Data Encryption Startup Settles SEC Charges for Unregistered ICO

Enigma MPC raised approximately $45 million from 6,000 investors.

Data encryption startup Enigma MPC has settled charges with the US Securities and Exchange Commission (SEC) for conducting an unregistered initial coin offering (ICO). The company has agreed to return funds to harmed investors through a claims process, register its tokens as securities, file periodic reports with the SEC, and pay a $500,000 penalty.

According to the SEC’s order, Enigma raised approximately $45 million from the sale of 75 million digital assets called ENG Tokens to 6,000 people from an ICO in 2017. However, the regulator said, Enigma violated the Securities Act because it did not have a registration statement filed or in effect with the SEC and did not qualify for an exemption from registration.
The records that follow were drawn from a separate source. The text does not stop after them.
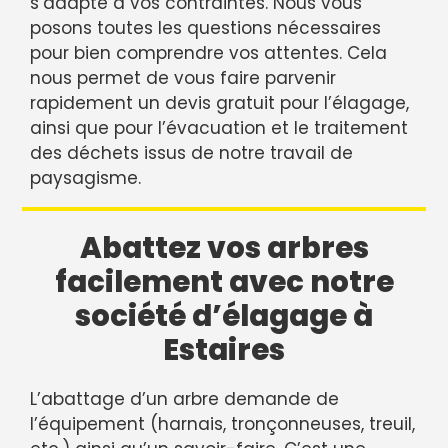
s’adapte à vos contraintes. Nous vous
posons toutes les questions nécessaires
pour bien comprendre vos attentes. Cela
nous permet de vous faire parvenir
rapidement un devis gratuit pour l’élagage,
ainsi que pour l’évacuation et le traitement
des déchets issus de notre travail de
paysagisme.
Abattez vos arbres
facilement avec notre
société d’élagage à
Estaires
L’abattage d’un arbre demande de
l’équipement (harnais, tronçonneuses, treuil,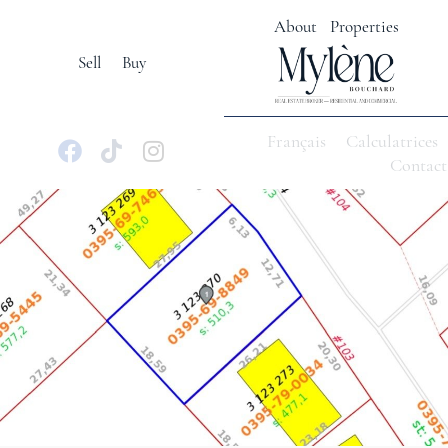
About
Properties
Sell
Buy
Français
Calculatrices
Contact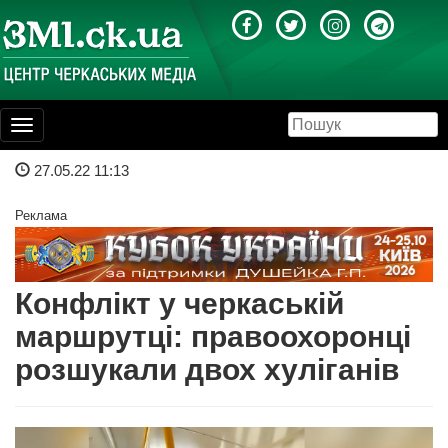
Toggle
navigation
27.05.22 11:13
Реклама
Конфлікт у черкаській
маршрутці: правоохоронці
розшукали двох хуліганів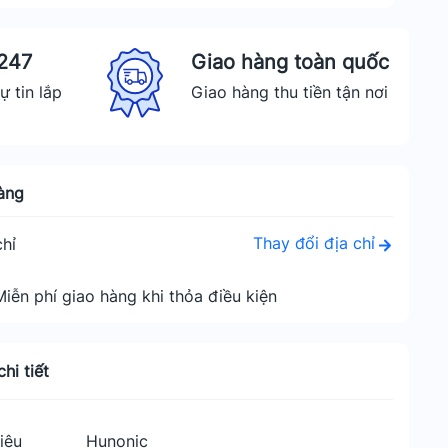
 247
Giao hàng toàn quốc
ự tin lắp
Giao hàng thu tiền tận nơi
àng
Thay đổi địa chỉ
hỉ
Miễn phí giao hàng khi thỏa điều kiện
hi tiết
iệu
Hunonic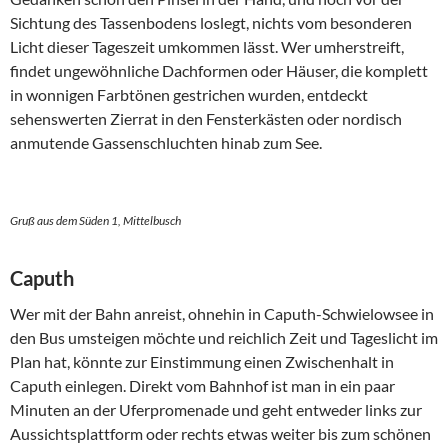
Sichtung des Tassenbodens loslegt, nichts vom besonderen
Licht dieser Tageszeit umkommen lässt. Wer umherstreift,
findet ungewöhnliche Dachformen oder Häuser, die komplett
in wonnigen Farbtönen gestrichen wurden, entdeckt
sehenswerten Zierrat in den Fensterkästen oder nordisch
anmutende Gassenschluchten hinab zum See.
Gruß aus dem Süden 1, Mittelbusch
Caputh
Wer mit der Bahn anreist, ohnehin in Caputh-Schwielowsee in
den Bus umsteigen möchte und reichlich Zeit und Tageslicht im
Plan hat, könnte zur Einstimmung einen Zwischenhalt in
Caputh einlegen. Direkt vom Bahnhof ist man in ein paar
Minuten an der Uferpromenade und geht entweder links zur
Aussichtsplattform oder rechts etwas weiter bis zum schönen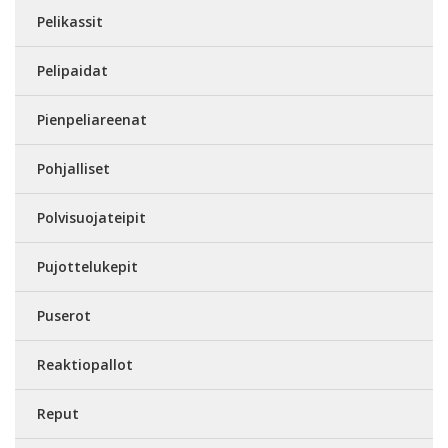
Pelikassit
Pelipaidat
Pienpeliareenat
Pohjalliset
Polvisuojateipit
Pujottelukepit
Puserot
Reaktiopallot
Reput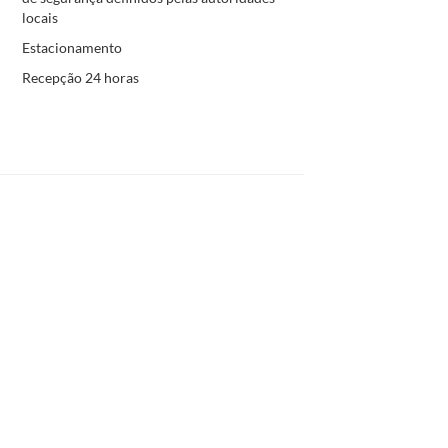
locais
Estacionamento
Recepção 24 horas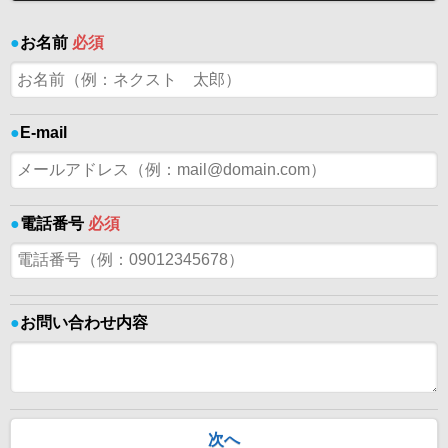
●
お名前
必須
●
E-mail
●
電話番号
必須
●
お問い合わせ内容
次へ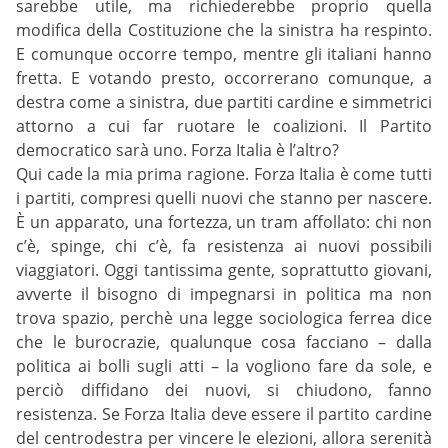
sarebbe utile, ma richiederebbe proprio quella
modifica della Costituzione che la sinistra ha respinto.
E comunque occorre tempo, mentre gli italiani hanno
fretta. E votando presto, occorrerano comunque, a
destra come a sinistra, due partiti cardine e simmetrici
attorno a cui far ruotare le coalizioni. Il Partito
democratico sarà uno. Forza Italia è l’altro?
Qui cade la mia prima ragione. Forza Italia è come tutti
i partiti, compresi quelli nuovi che stanno per nascere.
È un apparato, una fortezza, un tram affollato: chi non
c’è, spinge, chi c’è, fa resistenza ai nuovi possibili
viaggiatori. Oggi tantissima gente, soprattutto giovani,
avverte il bisogno di impegnarsi in politica ma non
trova spazio, perchè una legge sociologica ferrea dice
che le burocrazie, qualunque cosa facciano – dalla
politica ai bolli sugli atti – la vogliono fare da sole, e
perciò diffidano dei nuovi, si chiudono, fanno
resistenza. Se Forza Italia deve essere il partito cardine
del centrodestra per vincere le elezioni, allora serenità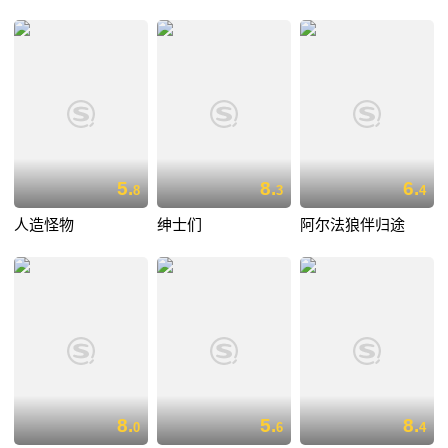
5.
8.
6.
8
3
4
人造怪物
绅士们
阿尔法狼伴归途
8.
5.
8.
0
6
4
The company issued the ENG Tokens to investors through wholly owned Cayman Islands-based subsidiary Enigma ENG International Ltd.

Enigma MPC, formerly known as Newton Security Labs Inc., is a privately owned company based in Israel and San Francisco. It was established in 2015 to facilitate the sharing and analysis of encrypted data without decrypting it. Enigma marketed its Enigma Protocol, a technological and cryptographic method to end users in the health care and finance industries as a way to securely share data. According to the SEC, Enigma changed its business model in 2017 and announced that it planned to use the Enigma Protocol to develop a digital asset trade-testing platform called the “Catalyst Application” and to build a data marketplace for cryptocurrency-related data called the Enigma DataMarketplace.

The SEC said that between approximately June and September of 2017, Enigma promoted its ENG Token ICO on websites it maintained and through blog posts, social media posts, online videos, and online discussion boards. In its promotional materials, Enigma highlighted that the company was founded by “an MIT-bred team of experts, backed by top-tier investors.” The company also publicized the names of various Enigma advisers and described the advisers’ experience in the digital asset and business worlds and posted a white paper that described the technology Enigma proposed to build.

According to the order, Enigma paid promoters and others to tout Enigma as a good investment opportunity. It said Enigma engaged in a so-called “bounty campaign,” by offering ENG Tokens to third parties in exchange for promoting the ICO and Enigma Catalyst through social media, blogging, or for translating Enigma promotional materials into other languages.

The SEC said Enigma also sought to generate more interest in its ENG Tokens by working to have the tokens traded on secondary market digital asset trading platforms.

In what it referred to as the “pre-sale” portion of its offering, Enigma sold ENG Tokens in exchange for US dollars, Bitcoin, or Ether through a purchase agreement it called a “Simple Agreement for Future Tokens” or SAFT. These ENG Tokens were sold at a 10% discount relative to the ENG Tokens it later sold. The ENG Tokens sold through the SAFTs were supposed to be sold only to accredited investors. As part of the same offering, Enigma also conducted a one-day “crowd sale” and sold tokens to any and all general public investors.

“All investors are entitled to receive certain information from issuers in connection with a securities offering, whether it involves more traditional assets or novel ones,” John Dugan, associate director for enforcement in the SEC’s Boston Regional Office, said in a statement. “The remedies in today’s order provide ICO investors with an opportunity to obtain compensation and provide investors with the information to which they are entitled as they make investment decisions.”

Enigma consented to the SEC’s order without admitting or denying its findings.